Te Rijdt stelt terecht dat uit deze tekening blijkt dat het album van Koerten in ieder geval voor 1708 is begonnen als een bezoekersboek met handtekeningen. Tekeningen van Lairesse, De Hondecoeter De Kaersgieter, Tideman, Van Nikkelen, Van de Plaes, Van Musscher Bakhuizen en Luyken moeten al vroeg (dus voor het overlijden van Koerten in 1715) deel daarvan uit hebben gemaakt, maar dit is toch slechts maar een gedeelte van de getekende bijdragen aan het latere Stainboek. Ook vele (gedateerde) inscripties en lofdichten behoorden vanaf 1693-1695, dus kort na het huwelijk van Koerten en Blok in 1691 tot die verzameling. Het breeduit illustreren van de collectie werd echter, zoals Te Rijdt juist opmerkt, een pas later nagejaagd doel.

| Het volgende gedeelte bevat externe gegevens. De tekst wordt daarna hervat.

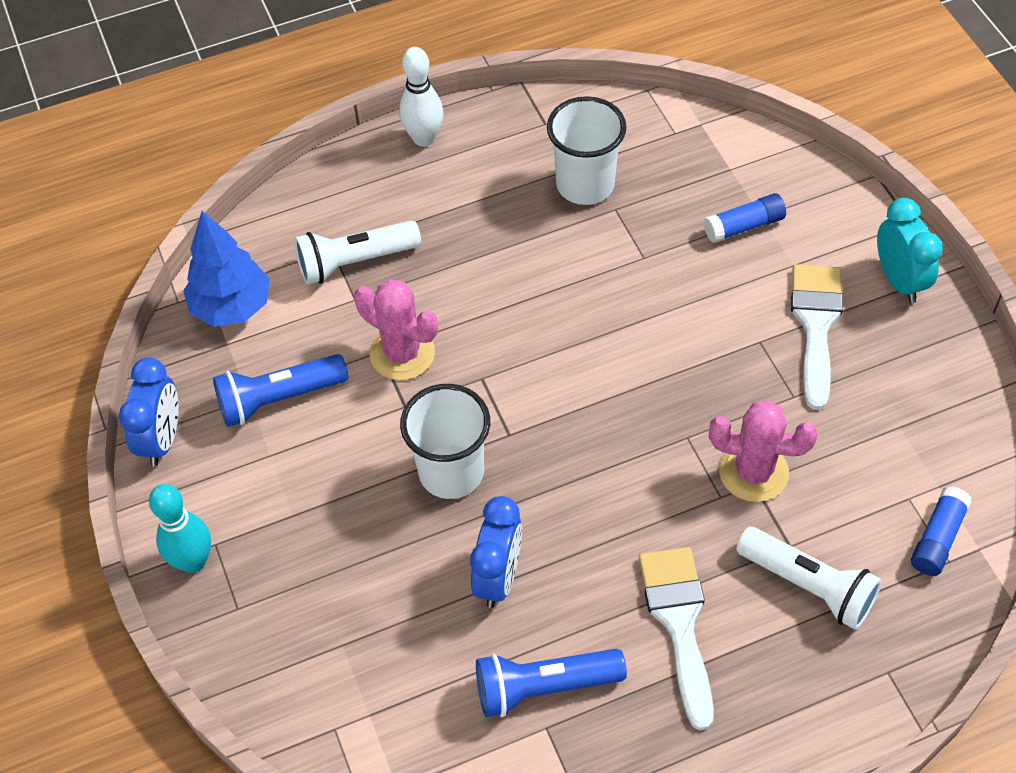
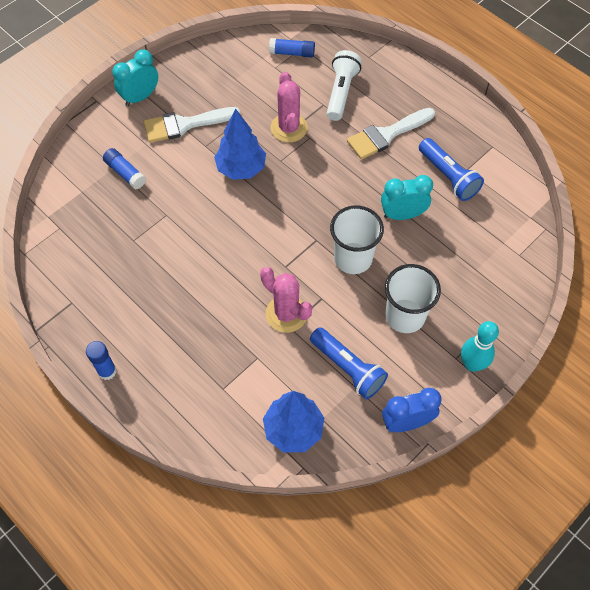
camera: 115 degrees left, 5 degrees up
white flashlight [294,220,421,285] -> none
pink cactus [354,279,438,380] -> pink cactus turned 60 degrees counterclockwise [260,267,312,333]
white bowling pin [399,47,444,147] -> blue glue stick [86,341,117,380]
blue clock [470,496,522,608] -> turquoise clock [381,175,433,220]
white cup [547,96,627,205] -> white cup moved to [385,264,441,333]
none -> blue tree [214,108,266,180]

En daarmee blijft de redenering van Plomp (en anderen) die, zich baserend op Houbraken, stellen dat Adriaan Blok verantwoordelijk is voor het aanleggen van het Stamboek recht overeind. Was er voor 1715 sprake geweest van de benaming Stamboek, dan zou het opschrift op de titeltekening van Goeree ongetwijfeld anders zijn geweest, al zit daar natuurlijk nog wel een periode van 7 jaar tussen. Toch is het voor de hand liggend aan te nemen dat Adriaan Blok zich na de dood van Joanna zich erop toe is gaan leggen het inmiddels uitdijende handtekeningenboek verder uit te breiden. Het moest een echt monument voor zijn vrouw worden en daarvoor koos hij de titel Stamboek, die ook wat gewichtiger klinkt dan de eenvoudige vriendenrol of het album amicorum. Zijn inzet is niet altijd gunstig beoordeeld, zo heeft Te Rijdt het over een “gezwollen monument”, Plomp spreekt van een “veredelde reclamecampagne” en Van Dokkum ziet Blok als een “liefdevolle impressario”.
Van Houbraken is bekend dat hij op vele punten niet zo betrouwbaar is, maar misschien geeft hij in zijn boek toch een goede indruk de werkelijke bedoelingen van Joanna’s weduwnaar: “...De Heer Blok, by wien haar gedagtenis in groote waarde blyft, laat haar Konstroem niet verwaarloozen: maar in tegendeel de namen, en zinspreuken door Waereldvorsten (ter gedagtenis dat zy haar berugte Schaarkonst gezien hebben) met eigen hand op papier gestelt, neffens de vaerzen der Puikdichters by een verzamelt in een stamboek pryken, en doet hunne beeltenissen door een konstige hand teekenen, om die tegens over de geschriften te plaatsen. Ook laat hy van de beste konstschilders teekeningen maken, zinspeelende op gemelde zinspreuken…“. En: “… ‘tgeen hem in zyne ledige uuren tot verlustiging strekt, om haar kennisse van Godsdienst en het pleegen van deugden, daar zy boven al haar Konsten in uitstak…”. Brave opmerkingen volgens Plomp, maar die zijn daarom nog niet onjuist.

Literatuur

* R.J.A. te Rijdt, “Jan Goeree, het stamboek van Joanna Koerten en de datering ervan”, Delineavit ef Scuipsit, 1997 (no. 17)
* H. van Hall, Portretten van Nederlandse Beeldende Kunstenaars, Amsterdam 1963
* F. Muller, Beschrijvende catalogus van portretten, 1853, nrs.29
* M. Plomp, “De portretten uit het stamboek voor Joanna Koerten(…)”, Leids Kunsthistorisch Jaarboek, 1989 (XIII)
* J.D.C. van Dokkum, “Hanna de knipster en haar concurrenten”, Het Huis Oud en Nieuw, 1915 (jrg.Xlll)
* A. Houbraken, De groote schouburgh der Nederlantsche Konstschi!ders en schilderessen (..), Amsterdam 1718-1721

Door Henk van Ark.
Dit artikel verscheen eerder in de Nieuwsbrief 2000-4, een uitgave van het museum van Knipkunst en Stichting W.Tj. Lever.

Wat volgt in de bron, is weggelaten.